Moods are a bane to your spiritual life. They are caused by attachment; life is not going the way you think it should. This thought authors an emotion, and oftentimes this feeling is a well-worn track; like a rut on the road that draws an unwary traveler into a direction that gets you stuck.

Moods can be of two types, a rajasic mood in which anger comes in cutting thoughts and sharp words, slashing your way through the day. The other type is tamasic, a depressive mood that hangs around you like a dark cloud allowing no light to penetrate. Either or both of these moods can dominate the mind and bring the sadhaka to a dead end.

While having a reaction to life’s events can happen in a blink of an eye, and the body and mind can have momentary shock, there is a time limit when that reaction will simply dissipate.

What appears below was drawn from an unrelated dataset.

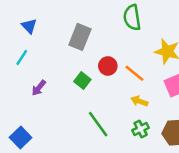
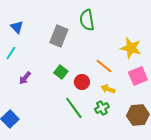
green semicircle: (132, 18) -> (87, 20), moved
red circle: (108, 66) -> (82, 82), moved
green cross: (141, 129) -> (102, 108), moved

Then there are those times when you nurse a feeling, adding new energy for diverse purposes that will extend those feelings and  create a mood.

You may have an expectation that life should be different: easier, more prosperous, smoother relationships, healthier, kinder, etc. It is not that these are not perfectly good aspirations to have in life, but to be attached to these aspirations creates a mood; hanging on to that mood brings you down, undoubtedly bringing others down as well.

Master said that Sri Yukteswar warned him about becoming moody and having an unregulated life. Perhaps these are connected, moods being a result of unregulated thinking. We generally think of moods being an emotion, yet it originates in the reasoning mind, as we first entertain an idea of how life should be versus how it is.

Using jnana, discrimination, you surgically remove or cancel the expectation that life should be different. This does not mean you do not aspire for something better, however, you cut out the expectation. Do you see the difference? For that difference is crucial. Expectation is attachment, aspiration ties into your creativity. Attachment binds you to this world, aspiration lifts you up, and when done properly unites you with higher consciousness.

It is compassion that wants a better world. You see the suffering in this world and aspire for healing: holiness, happiness and health for one and for all. A prayerful state of mind makes you look out to the world from the eyes of God; divine energy flows out from your heart in a compassionate living river. You then feel prompted into action to alleviate the suffering of another. Part and parcel to this attitude is the peaceful joy that flows throughout your being.

In contrast, when you have an attachment to the idea that this world should be better; should just work better, be more equal, just, etc., that attachment will make you feel angry or depressed when you see the poor state this world is in. Anger prompts cutting words left right and center for the villains, or you withdraw from this world into a dark mood. Neither of these responses connect you with higher consciousness, rather it creates doubt in there being anything higher than the suffering you see.

In both of these examples the world is exactly the same, however aspiration is freeing, attachment binds you. You must be a careful guardian of your thoughts and feelings in order to have true freedom. While a dark thought or feeling can erupt in a micro-second, it is likely that there has been a build-up period coming for sometime; a preceding lack of intensity in your sadhana. Constant remembrance of God frees you, forgetfulness binds you. It is a simple formula, and it determines your taking the higher road to true, lasting happiness.